Stored items:
══════════════════════════════
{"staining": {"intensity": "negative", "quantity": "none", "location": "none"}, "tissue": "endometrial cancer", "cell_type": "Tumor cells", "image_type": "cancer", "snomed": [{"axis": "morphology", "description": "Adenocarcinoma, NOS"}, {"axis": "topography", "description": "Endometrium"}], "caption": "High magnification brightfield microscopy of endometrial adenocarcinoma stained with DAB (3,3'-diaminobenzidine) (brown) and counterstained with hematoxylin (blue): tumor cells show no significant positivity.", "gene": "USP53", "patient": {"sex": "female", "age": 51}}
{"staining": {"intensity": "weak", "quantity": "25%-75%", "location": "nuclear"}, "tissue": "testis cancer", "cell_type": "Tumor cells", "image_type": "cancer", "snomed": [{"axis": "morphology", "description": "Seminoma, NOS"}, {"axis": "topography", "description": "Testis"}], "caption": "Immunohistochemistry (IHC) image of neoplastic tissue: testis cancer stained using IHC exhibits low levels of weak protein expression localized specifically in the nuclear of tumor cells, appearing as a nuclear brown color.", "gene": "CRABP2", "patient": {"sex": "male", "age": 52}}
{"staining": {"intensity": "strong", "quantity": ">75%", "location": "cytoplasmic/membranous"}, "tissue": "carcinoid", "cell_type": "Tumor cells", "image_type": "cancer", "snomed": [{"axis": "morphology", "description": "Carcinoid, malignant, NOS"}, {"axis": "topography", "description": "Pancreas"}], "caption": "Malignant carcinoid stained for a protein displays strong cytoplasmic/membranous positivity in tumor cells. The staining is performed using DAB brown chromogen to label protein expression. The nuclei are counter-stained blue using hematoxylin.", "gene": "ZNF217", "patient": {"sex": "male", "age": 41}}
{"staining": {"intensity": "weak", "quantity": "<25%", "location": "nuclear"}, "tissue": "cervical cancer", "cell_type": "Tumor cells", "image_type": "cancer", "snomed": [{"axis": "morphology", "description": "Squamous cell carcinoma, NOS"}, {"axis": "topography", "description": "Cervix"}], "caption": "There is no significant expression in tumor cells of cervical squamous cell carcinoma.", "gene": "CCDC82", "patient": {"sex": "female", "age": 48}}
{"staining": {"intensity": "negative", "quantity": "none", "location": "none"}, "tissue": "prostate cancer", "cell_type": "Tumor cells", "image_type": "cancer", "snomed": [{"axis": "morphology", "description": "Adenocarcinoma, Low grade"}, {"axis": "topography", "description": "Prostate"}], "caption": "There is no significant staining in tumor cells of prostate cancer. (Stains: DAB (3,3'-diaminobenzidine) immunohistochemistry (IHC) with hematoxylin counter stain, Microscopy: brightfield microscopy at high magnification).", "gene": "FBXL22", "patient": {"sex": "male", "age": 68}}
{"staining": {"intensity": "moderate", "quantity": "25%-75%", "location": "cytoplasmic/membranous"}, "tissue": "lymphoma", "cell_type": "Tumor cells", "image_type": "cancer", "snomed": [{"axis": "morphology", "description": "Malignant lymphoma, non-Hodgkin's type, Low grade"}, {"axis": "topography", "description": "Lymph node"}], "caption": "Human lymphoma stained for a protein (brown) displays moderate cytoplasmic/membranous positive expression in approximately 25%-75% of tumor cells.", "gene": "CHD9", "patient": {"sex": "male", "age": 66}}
══════════════════════════════
Description of the task:
Print only these lines, please. They run from the start of the entries above to the line containing "carcinoid stained for", both ends included, and must match exactly.

Response area:
{"staining": {"intensity": "negative", "quantity": "none", "location": "none"}, "tissue": "endometrial cancer", "cell_type": "Tumor cells", "image_type": "cancer", "snomed": [{"axis": "morphology", "description": "Adenocarcinoma, NOS"}, {"axis": "topography", "description": "Endometrium"}], "caption": "High magnification brightfield microscopy of endometrial adenocarcinoma stained with DAB (3,3'-diaminobenzidine) (brown) and counterstained with hematoxylin (blue): tumor cells show no significant positivity.", "gene": "USP53", "patient": {"sex": "female", "age": 51}}
{"staining": {"intensity": "weak", "quantity": "25%-75%", "location": "nuclear"}, "tissue": "testis cancer", "cell_type": "Tumor cells", "image_type": "cancer", "snomed": [{"axis": "morphology", "description": "Seminoma, NOS"}, {"axis": "topography", "description": "Testis"}], "caption": "Immunohistochemistry (IHC) image of neoplastic tissue: testis cancer stained using IHC exhibits low levels of weak protein expression localized specifically in the nuclear of tumor cells, appearing as a nuclear brown color.", "gene": "CRABP2", "patient": {"sex": "male", "age": 52}}
{"staining": {"intensity": "strong", "quantity": ">75%", "location": "cytoplasmic/membranous"}, "tissue": "carcinoid", "cell_type": "Tumor cells", "image_type": "cancer", "snomed": [{"axis": "morphology", "description": "Carcinoid, malignant, NOS"}, {"axis": "topography", "description": "Pancreas"}], "caption": "Malignant carcinoid stained for a protein displays strong cytoplasmic/membranous positivity in tumor cells. The staining is performed using DAB brown chromogen to label protein expression. The nuclei are counter-stained blue using hematoxylin.", "gene": "ZNF217", "patient": {"sex": "male", "age": 41}}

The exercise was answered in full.